Я родился в доме настоятеля Собора Большого Вознесения и прожил первые пять лет своей жизни, наверное, в одной из самых знаменитых в этом районе «вороньих слободок». В 1960 году, почти 60 лет назад, я переехал из начала улицы в её конец, прожив всё жизнь в Москве по одному адресу: Никитские ворота.
Меня можно считать московским старожилом и краеведом. По крайней мере в той части, что касается моего района. Дело в том, что я происхожу из семьи московской профессуры, которая неизменно интересовалась не только историей Москвы, но и своего собственного микрорайона.
Брат моего деда – Пётр Максимович Ширманов имел несколько папок с подборками из печати даже 1920х годов, где он с большим трепетом собирал всякое упоминание чуть ли не о каждом жителе и доме у Никитских ворот.
Сегодняшний мой рассказ – об истории гимназии Флёрова, в которой я учился. То, что я сегодня расскажу, вам точно не расскажет ни один краевед, ни один историк и вообще никто.
Дело в том, что гимназия Флёрова – это не просто самая знаменитая гимназия предреволюционной поры в Москве. Это высококлассное учебное заведение, которое славилось своими традициями на всю матушку-Россию.

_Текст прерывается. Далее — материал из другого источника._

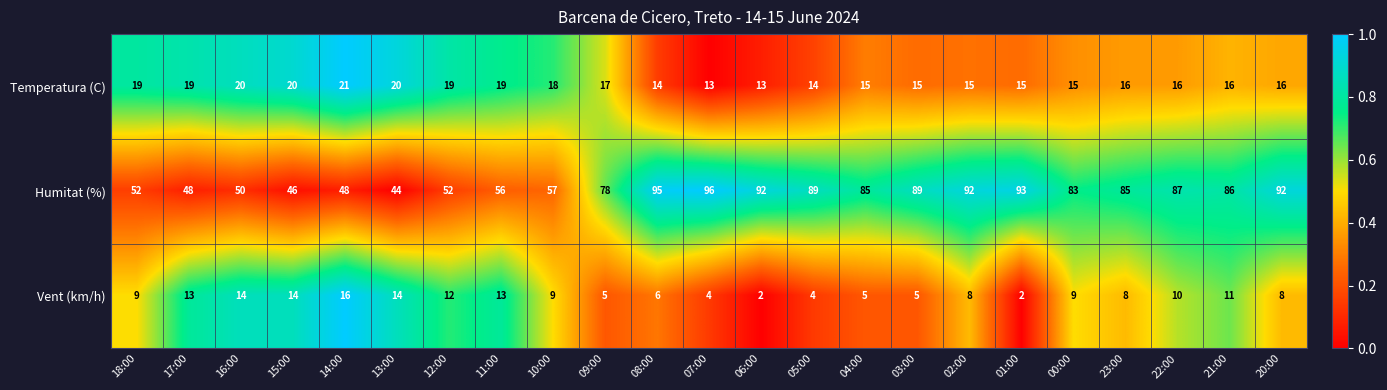

What is the difference between the second highest and second lowest values in the Humitat (%) series?

49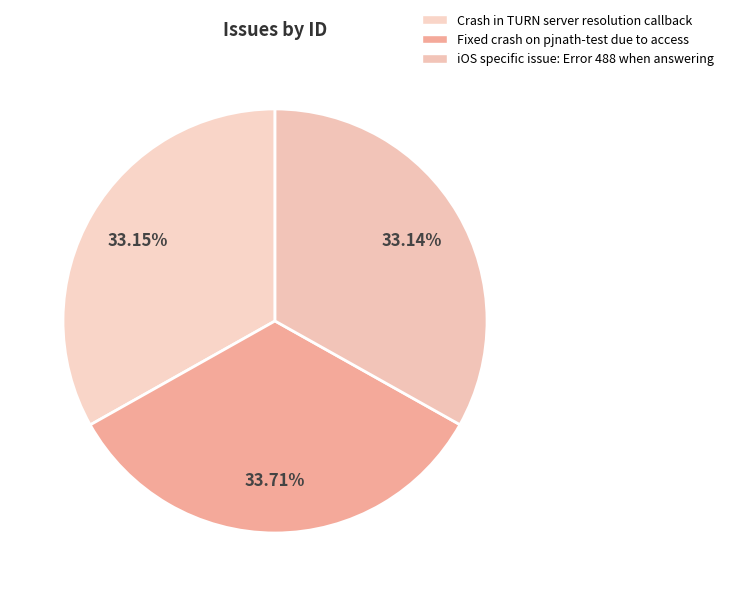

Which slice is the smallest?

iOS specific issue: Error 488 when answering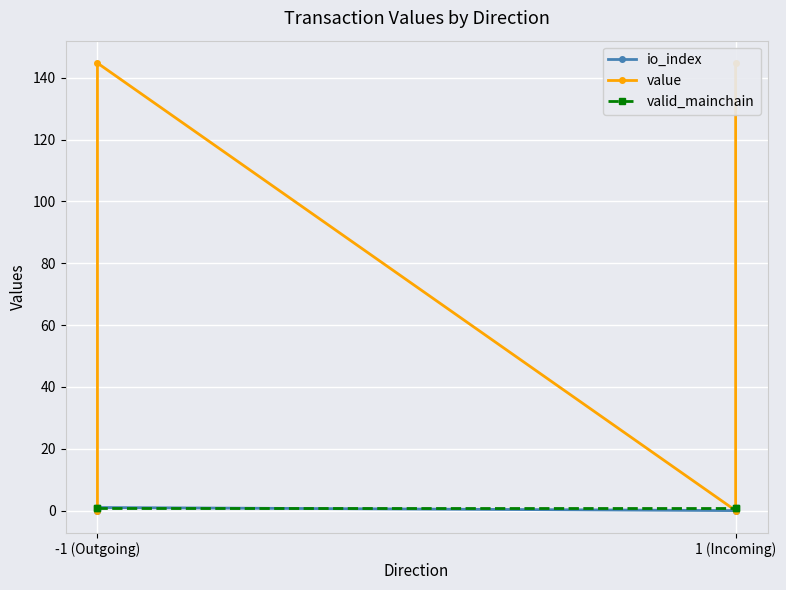

How many values in the value series are below 144?

2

Забегая вперёд, хочу сказать, что моя покойная бабушка Анна Васильевна Павлова – дочь действительного статского советника Василия Павлова, начальника 9 железных дорог в дореволюционный период, неоднократно номинировавшегося на пост министра путей сообщений, была дружна с вдовой Флёрова, жившей напротив нашего дома в доме, известном москвичам как Консервы.
Гимназия Флёрова была в своё время центром культуры и просвещения. Здесь преподавали выдающиеся люди своего времени. Школу, которая стала продолжением гимназии, окончил цвет мировой и русской культуры: сёстры Анастасия и Марина Цветаевы, Борис Пастернак, Сигурд Оттович Шмидт, Михаэль Сульман, ныне возглавляющий фонд А. Нобеля, дочь Сталина Светлана Алилуева, Андрей Миронов и многие десятки и сотни замечательных людей.
Я имел честь также окончить эту школу, получившую в моё время иной статус: первой спецшколы в Москве с изучением «ряда предметов на испанском языке».
Однако, как это отмечали и в родительском комитете, и в дирекции школы, наша школа была логическим продолжением школы, которую возглавлял академик Новиков, перехвативший эстафету у знаменитого Флёрова.
Я рассказываю всё это к тому, что однажды мне позвонил мой однокашник Андрей Куцков – прямой потомок основателя города боярина Кучки, который неизменно интересовался как историей страны, так и историей города, и в полной мере истории нашей школы. Он, несмотря на весь «советский флёр», очень гордился «биографией» учебного заведения.
Итак, позвонив мне по телефону, он сразу ошарашил меня необыкновенной новостью: «Андрюха, ты слышал про находку в подвале школы?». Он стал рассказывать мне историю о том, что в той части подвала, где были собраны колбы и предметы химической лаборатории, был найден неизвестный портрет Лермонтова. Помню, что портрет был акварельный, а не карандашный и не написанный маслом, и автор его был какой-то очень известный мастер той поры.
Позднее, через несколько лет, одна из близких знакомых моей матери, работавшая на телевидении с Борисом Ноткиным, рассказывала, что она слышала о знаменитой находке, из-за которой была создана целая комиссия по её изучению. Она подтвердила, что портрет действительно запечатлел М.Ю. Лермонтова и был написан, когда опальный поэт служил на Кавказе в одной из кавалергардских элитных частей, поскольку он был изображён там в форме именно кавалергарда.
Мы с моими школьными друзьями не раз обсуждали этот эпизод, поскольку это был не единственный случай, когда в анналах школы находили нечто удивительное и нестандартное.
Дело в том, что из гимназии Флёрова, где сейчас расположена Центральная Музыкальная Школа в Мерзляковком переулке, всё гуртом перевозилось в новое здание нашей школы в Столовом переулке. В ту пору никакой инвентаризации не проводилось. Рабочие чуть ли не валом сбрасывали всё в кузов грузовика, хотя расстояние между двумя зданиями не превышало и 400 метров.
Находка неизвестного портрета великого поэта настолько обескуражила лермонтоведов и московскую культурную общественность, что, как мне рассказывал мой друг, живший рядом со школой, в неё повадились ходить толпы новоявленных исследователей, причём не только Лермонтова, но и искатели приключений, в основном из числа неработающих студентов и аспирантов.
Сколько ещё в Москве да и в городах России кроется неизвестных сокровищ и где нас ждут необыкновенные открытия, может быть, даже сенсационного характера.